| Extrait du document |
« La richesse et la diversité du monde viticole à l’échelle mondiale lui assure une grande capacité d’adaptabilité, de…

L’Organisation Internationale de la Vigne et du Vin emménage à Dijon en 2022. Mais que fait-elle ? Son directeur général Pau Roca nous répond.

Pau Roca, DG de l’OIV (© OIV)
Pau Roca, DG de l’OIV (© OIV)

Qu’est-ce que l’OIV ?

L'Organisation Internationale de la Vigne et du Vin (OIV) est une organisation intergouvernementale fondée en 1924 par 6 États. Elle en regroupe aujourd’hui 48, tous producteurs de vin, représentant la quasi totalité de la production mondiale. L’OIV se donne pour mission de rassembler les acteurs du monde de la vigne et du vin afin qu’ils collaborent dans une même filière. Elle travaille, au sein de 4 commissions regroupant environ 750 experts, aux pratiques viticoles, à l’œnologie, aux aspects économiques et juridiques du marché du vin, et aux questions de sécurité et de santé. L’organisation ne dispose d’aucun pouvoir décisionnaire et fonctionne sur des bases diplomatiques, où le secret des discussions et la discrétion sont des impératifs. Outre sa production de recommandations, l’OIV se charge aussi de collecter et de diffuser les statistiques mondiales du marché du vin, qu’elle est la seule à produire. L’OIV dispose d’un budget annuel de l’ordre de 3,5 millions d’euros et compte 17 salariés.

| Consigne A |
Selon le texte sur l'OIV, combien d'États l'organisation regroupe-t-elle aujourd'hui ?
| Consigne B |
Prolongez le texte sur l'OIV en reprenant juste après sa dernière phrase.
Le listing ne joue aucun rôle dans ce qui est demandé ici.

| Extraits de données |
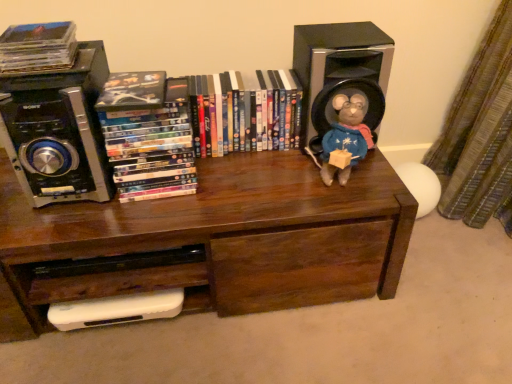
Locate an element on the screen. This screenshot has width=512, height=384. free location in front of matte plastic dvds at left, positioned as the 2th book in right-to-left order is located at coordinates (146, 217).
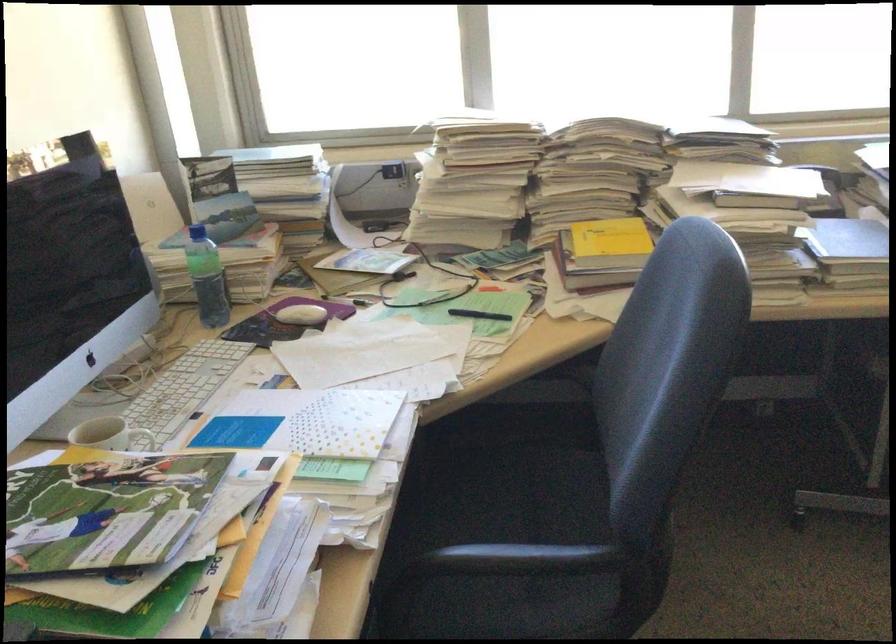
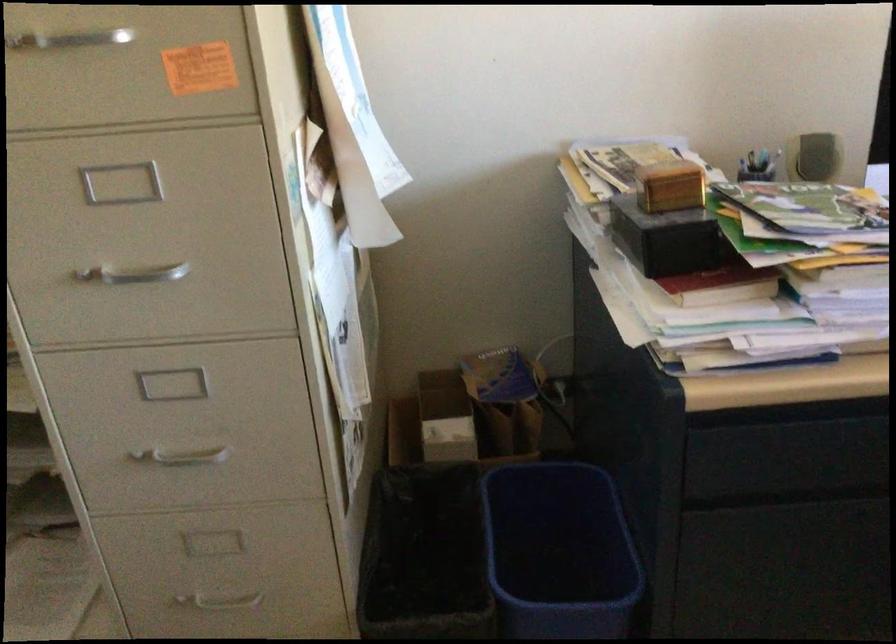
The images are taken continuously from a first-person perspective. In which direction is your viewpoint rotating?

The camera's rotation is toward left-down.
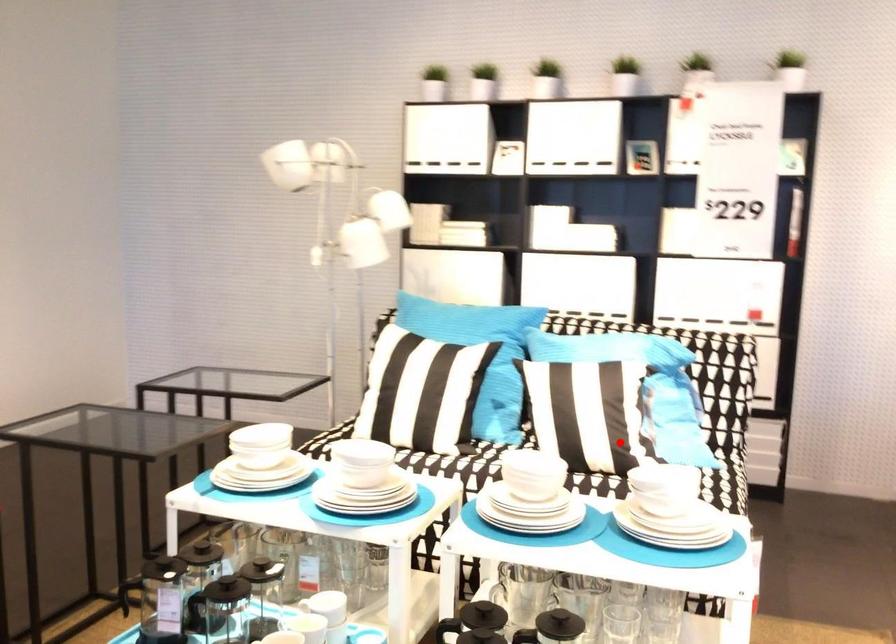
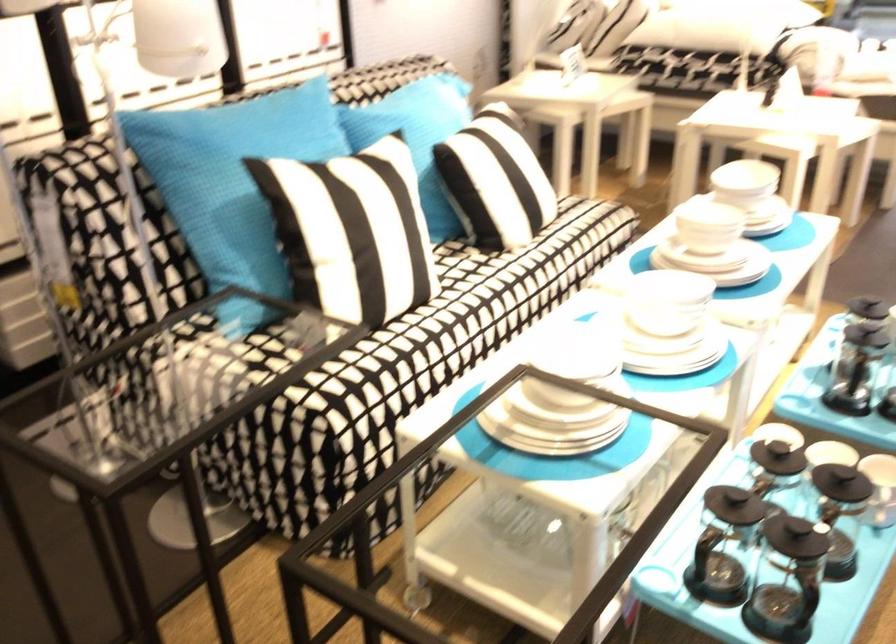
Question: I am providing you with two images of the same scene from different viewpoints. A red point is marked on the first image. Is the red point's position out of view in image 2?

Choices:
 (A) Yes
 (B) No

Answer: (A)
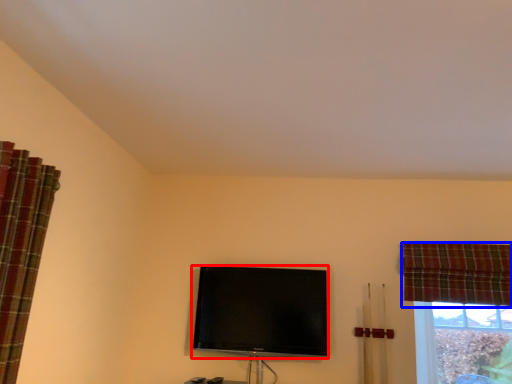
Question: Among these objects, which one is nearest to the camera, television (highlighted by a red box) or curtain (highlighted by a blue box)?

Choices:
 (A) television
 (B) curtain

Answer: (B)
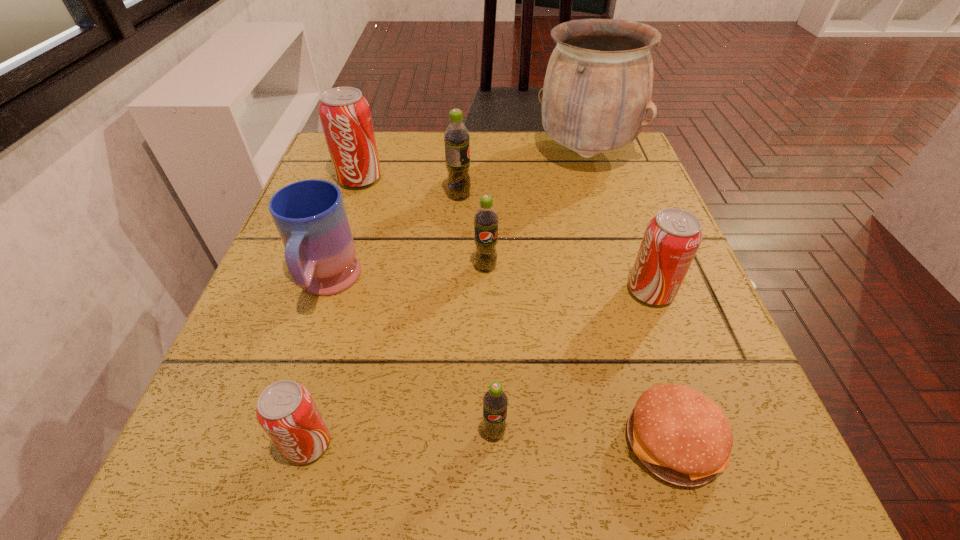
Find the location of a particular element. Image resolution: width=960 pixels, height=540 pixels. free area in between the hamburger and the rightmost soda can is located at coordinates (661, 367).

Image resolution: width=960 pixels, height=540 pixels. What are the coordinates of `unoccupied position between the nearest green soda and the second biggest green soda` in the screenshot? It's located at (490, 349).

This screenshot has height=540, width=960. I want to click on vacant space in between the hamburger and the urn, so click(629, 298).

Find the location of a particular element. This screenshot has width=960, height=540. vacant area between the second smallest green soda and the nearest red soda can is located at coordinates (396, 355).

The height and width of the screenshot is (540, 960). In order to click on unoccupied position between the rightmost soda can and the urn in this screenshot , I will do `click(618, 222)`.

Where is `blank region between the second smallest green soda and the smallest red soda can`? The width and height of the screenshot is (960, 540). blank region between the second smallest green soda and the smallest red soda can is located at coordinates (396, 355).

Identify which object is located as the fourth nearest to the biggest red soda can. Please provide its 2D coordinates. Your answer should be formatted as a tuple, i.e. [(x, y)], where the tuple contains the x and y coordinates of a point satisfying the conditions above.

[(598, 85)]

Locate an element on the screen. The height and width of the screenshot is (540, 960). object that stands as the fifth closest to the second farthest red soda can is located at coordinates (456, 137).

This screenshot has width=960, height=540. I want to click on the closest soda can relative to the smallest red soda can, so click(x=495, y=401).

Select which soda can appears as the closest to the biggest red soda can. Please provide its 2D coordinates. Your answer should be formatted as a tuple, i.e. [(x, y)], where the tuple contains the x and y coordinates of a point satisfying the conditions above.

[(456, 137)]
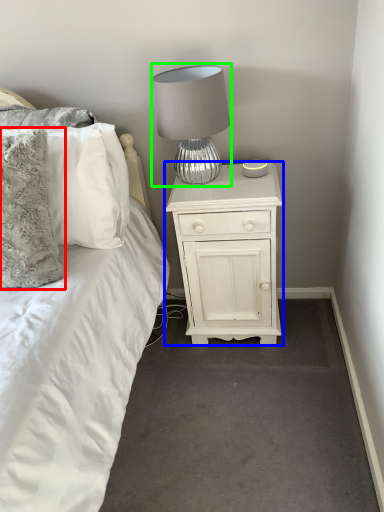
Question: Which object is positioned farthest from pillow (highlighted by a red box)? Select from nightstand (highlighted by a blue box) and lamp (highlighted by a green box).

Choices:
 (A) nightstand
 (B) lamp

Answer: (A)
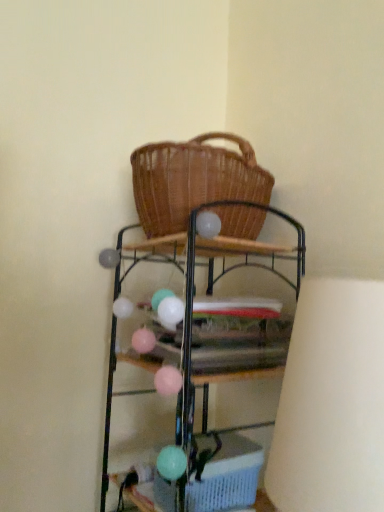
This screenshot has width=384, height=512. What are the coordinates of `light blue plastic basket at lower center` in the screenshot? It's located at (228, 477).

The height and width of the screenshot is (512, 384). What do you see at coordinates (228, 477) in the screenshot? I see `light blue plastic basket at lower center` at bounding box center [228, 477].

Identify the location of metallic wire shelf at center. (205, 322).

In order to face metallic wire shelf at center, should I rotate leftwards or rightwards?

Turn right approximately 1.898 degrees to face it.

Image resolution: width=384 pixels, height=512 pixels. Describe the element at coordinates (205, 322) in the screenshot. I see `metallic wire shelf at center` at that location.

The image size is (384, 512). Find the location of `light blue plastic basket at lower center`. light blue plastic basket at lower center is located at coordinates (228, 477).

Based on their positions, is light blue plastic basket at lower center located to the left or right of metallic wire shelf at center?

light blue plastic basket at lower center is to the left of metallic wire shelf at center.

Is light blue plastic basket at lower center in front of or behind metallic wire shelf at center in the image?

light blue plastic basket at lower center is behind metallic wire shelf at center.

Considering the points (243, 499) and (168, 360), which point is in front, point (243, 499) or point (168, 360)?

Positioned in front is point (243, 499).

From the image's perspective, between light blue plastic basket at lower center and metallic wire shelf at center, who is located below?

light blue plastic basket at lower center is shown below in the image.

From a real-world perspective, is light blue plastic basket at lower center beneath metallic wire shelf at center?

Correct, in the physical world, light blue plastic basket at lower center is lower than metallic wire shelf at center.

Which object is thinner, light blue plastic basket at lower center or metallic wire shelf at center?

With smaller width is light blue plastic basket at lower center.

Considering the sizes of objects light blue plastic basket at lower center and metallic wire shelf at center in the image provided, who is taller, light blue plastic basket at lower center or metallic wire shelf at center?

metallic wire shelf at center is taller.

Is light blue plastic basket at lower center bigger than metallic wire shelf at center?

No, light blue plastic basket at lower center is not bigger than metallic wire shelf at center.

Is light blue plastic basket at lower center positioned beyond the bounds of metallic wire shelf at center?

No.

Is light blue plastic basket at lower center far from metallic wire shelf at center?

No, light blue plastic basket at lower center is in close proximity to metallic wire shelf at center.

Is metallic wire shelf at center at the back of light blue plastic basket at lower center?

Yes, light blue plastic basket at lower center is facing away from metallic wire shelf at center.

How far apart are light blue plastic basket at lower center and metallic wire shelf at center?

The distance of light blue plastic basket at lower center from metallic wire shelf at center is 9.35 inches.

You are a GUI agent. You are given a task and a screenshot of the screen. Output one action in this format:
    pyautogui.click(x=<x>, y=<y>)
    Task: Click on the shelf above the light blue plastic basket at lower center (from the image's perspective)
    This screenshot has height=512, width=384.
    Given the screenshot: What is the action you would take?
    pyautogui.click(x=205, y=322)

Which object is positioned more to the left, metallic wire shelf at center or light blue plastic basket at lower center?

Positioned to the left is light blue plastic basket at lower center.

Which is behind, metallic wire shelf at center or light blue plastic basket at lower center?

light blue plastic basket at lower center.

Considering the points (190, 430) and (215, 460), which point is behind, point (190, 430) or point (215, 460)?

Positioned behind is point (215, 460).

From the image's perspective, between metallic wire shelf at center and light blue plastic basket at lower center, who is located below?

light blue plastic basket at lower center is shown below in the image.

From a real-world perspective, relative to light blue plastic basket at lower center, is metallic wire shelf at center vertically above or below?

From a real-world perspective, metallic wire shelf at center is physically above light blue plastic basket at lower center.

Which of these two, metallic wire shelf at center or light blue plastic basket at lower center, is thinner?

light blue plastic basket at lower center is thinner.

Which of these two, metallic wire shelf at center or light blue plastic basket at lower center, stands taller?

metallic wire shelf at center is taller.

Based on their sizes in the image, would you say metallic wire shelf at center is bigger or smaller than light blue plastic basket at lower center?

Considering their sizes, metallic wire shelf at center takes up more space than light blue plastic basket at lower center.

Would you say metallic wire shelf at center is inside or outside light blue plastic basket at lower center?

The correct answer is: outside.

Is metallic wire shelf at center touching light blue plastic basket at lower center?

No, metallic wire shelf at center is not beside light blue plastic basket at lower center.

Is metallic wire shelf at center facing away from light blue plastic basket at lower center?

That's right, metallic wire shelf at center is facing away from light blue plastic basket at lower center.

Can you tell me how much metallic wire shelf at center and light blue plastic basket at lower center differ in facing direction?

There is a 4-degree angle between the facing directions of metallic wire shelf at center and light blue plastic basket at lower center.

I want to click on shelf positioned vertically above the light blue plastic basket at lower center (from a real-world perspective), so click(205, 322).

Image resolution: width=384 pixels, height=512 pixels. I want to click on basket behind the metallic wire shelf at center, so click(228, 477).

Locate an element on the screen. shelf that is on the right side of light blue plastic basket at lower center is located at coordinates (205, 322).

| Réponse A |
L'OIV regroupe aujourd'hui 48 États, tous producteurs de vin.

| Réponse B |
Qu’a-t-elle eu comme effet sur le monde du vin jusqu’à présent ?

C’est difficile de répondre en détail à une telle question mais je suis certain que l’OIV a contribué à la mise en place d’une acceptation commune de ce qu’est le vin, c’est-à-dire un produit naturel, qui est identifié par une production géographique déterminée, et qui répond à des critères de traçabilité admis mondialement. Ce n’était pas gagné, il a fallu populariser et dépasser une vision initiale très française et européenne, pour aboutir à une définition admise mondialement. Cette définition commune est essentielle, car le vin est un secteur vraiment internationalisé : la moitié de la production mondiale franchit au moins une frontière avant sa vente.

Quels sont aujourd’hui les sujets sur lesquels travaille l’OIV ?

D’abord et avant tout le sujet du dérèglement climatique, et des changements qu’il va forcément induire. Toutes nos commissions travaillent sur ce sujet, qui irrigue absolument tous nos travaux. Je dois vous dire que je suis relativement optimiste sur ce problème. Nous avons des leviers pour adapter la filière au dérèglement climatique. D’abord en travaillant sur le végétal, en sélectionnant ou en développant des plants mieux adaptés aux nouvelles conditions climatiques. Ensuite en développant des pratiques viticoles plus respectueuses de l’environnement et durables. Je crois qu’à l’image du pied de vigne, la richesse et la diversité du monde viticole à l’échelle mondiale lui assure une grande capacité d’adaptabilité et de résistance, de résilience.

Et au-delà de la question climatique ?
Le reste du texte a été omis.